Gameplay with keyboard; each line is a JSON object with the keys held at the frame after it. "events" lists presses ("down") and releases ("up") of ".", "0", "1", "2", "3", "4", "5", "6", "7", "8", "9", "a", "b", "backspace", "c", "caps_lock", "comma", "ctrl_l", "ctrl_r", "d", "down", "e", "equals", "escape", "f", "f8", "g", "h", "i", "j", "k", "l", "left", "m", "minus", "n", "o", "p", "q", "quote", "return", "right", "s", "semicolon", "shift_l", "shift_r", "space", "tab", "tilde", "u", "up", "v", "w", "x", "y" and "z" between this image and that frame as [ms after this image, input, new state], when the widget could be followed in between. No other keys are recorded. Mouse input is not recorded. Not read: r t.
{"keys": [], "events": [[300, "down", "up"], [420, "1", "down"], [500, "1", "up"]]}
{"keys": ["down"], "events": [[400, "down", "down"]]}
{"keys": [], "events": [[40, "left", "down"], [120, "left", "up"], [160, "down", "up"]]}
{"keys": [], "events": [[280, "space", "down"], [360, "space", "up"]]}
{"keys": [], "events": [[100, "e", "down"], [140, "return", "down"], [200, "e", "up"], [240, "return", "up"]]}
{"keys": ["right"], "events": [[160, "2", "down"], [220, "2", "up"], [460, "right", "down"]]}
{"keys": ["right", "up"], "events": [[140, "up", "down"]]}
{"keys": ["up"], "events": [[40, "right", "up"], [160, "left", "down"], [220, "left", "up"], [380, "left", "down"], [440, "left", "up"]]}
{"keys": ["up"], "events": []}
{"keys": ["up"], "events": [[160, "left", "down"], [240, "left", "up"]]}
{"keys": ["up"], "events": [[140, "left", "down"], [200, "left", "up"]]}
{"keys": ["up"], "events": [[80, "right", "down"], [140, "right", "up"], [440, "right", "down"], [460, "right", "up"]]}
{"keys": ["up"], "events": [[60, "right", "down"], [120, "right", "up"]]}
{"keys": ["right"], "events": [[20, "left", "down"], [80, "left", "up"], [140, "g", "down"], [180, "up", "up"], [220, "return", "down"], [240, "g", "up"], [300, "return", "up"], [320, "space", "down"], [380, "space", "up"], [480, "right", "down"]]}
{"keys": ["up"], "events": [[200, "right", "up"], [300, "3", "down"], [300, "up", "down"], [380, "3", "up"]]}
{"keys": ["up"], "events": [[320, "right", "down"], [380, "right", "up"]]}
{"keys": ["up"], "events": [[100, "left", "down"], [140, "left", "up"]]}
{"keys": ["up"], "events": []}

:::::

What is wanted is the full set of entries above, reproduced exactly.

Gameplay with keyboard; each line is a JSON object with the keys held at the frame after it. "events" lists presses ("down") and releases ("up") of ".", "0", "1", "2", "3", "4", "5", "6", "7", "8", "9", "a", "b", "backspace", "c", "caps_lock", "comma", "ctrl_l", "ctrl_r", "d", "down", "e", "equals", "escape", "f", "f8", "g", "h", "i", "j", "k", "l", "left", "m", "minus", "n", "o", "p", "q", "quote", "return", "right", "s", "semicolon", "shift_l", "shift_r", "space", "tab", "tilde", "u", "up", "v", "w", "x", "y" and "z" between this image and that frame as [ms after this image, input, new state], when the widget could be followed in between. No other keys are recorded. Mouse input is not recorded. Not read: r t.
{"keys": [], "events": [[300, "down", "up"], [420, "1", "down"], [500, "1", "up"]]}
{"keys": ["down"], "events": [[400, "down", "down"]]}
{"keys": [], "events": [[40, "left", "down"], [120, "left", "up"], [160, "down", "up"]]}
{"keys": [], "events": [[280, "space", "down"], [360, "space", "up"]]}
{"keys": [], "events": [[100, "e", "down"], [140, "return", "down"], [200, "e", "up"], [240, "return", "up"]]}
{"keys": ["right"], "events": [[160, "2", "down"], [220, "2", "up"], [460, "right", "down"]]}
{"keys": ["right", "up"], "events": [[140, "up", "down"]]}
{"keys": ["up"], "events": [[40, "right", "up"], [160, "left", "down"], [220, "left", "up"], [380, "left", "down"], [440, "left", "up"]]}
{"keys": ["up"], "events": []}
{"keys": ["up"], "events": [[160, "left", "down"], [240, "left", "up"]]}
{"keys": ["up"], "events": [[140, "left", "down"], [200, "left", "up"]]}
{"keys": ["up"], "events": [[80, "right", "down"], [140, "right", "up"], [440, "right", "down"], [460, "right", "up"]]}
{"keys": ["up"], "events": [[60, "right", "down"], [120, "right", "up"]]}
{"keys": ["right"], "events": [[20, "left", "down"], [80, "left", "up"], [140, "g", "down"], [180, "up", "up"], [220, "return", "down"], [240, "g", "up"], [300, "return", "up"], [320, "space", "down"], [380, "space", "up"], [480, "right", "down"]]}
{"keys": ["up"], "events": [[200, "right", "up"], [300, "3", "down"], [300, "up", "down"], [380, "3", "up"]]}
{"keys": ["up"], "events": [[320, "right", "down"], [380, "right", "up"]]}
{"keys": ["up"], "events": [[100, "left", "down"], [140, "left", "up"]]}
{"keys": ["up"], "events": []}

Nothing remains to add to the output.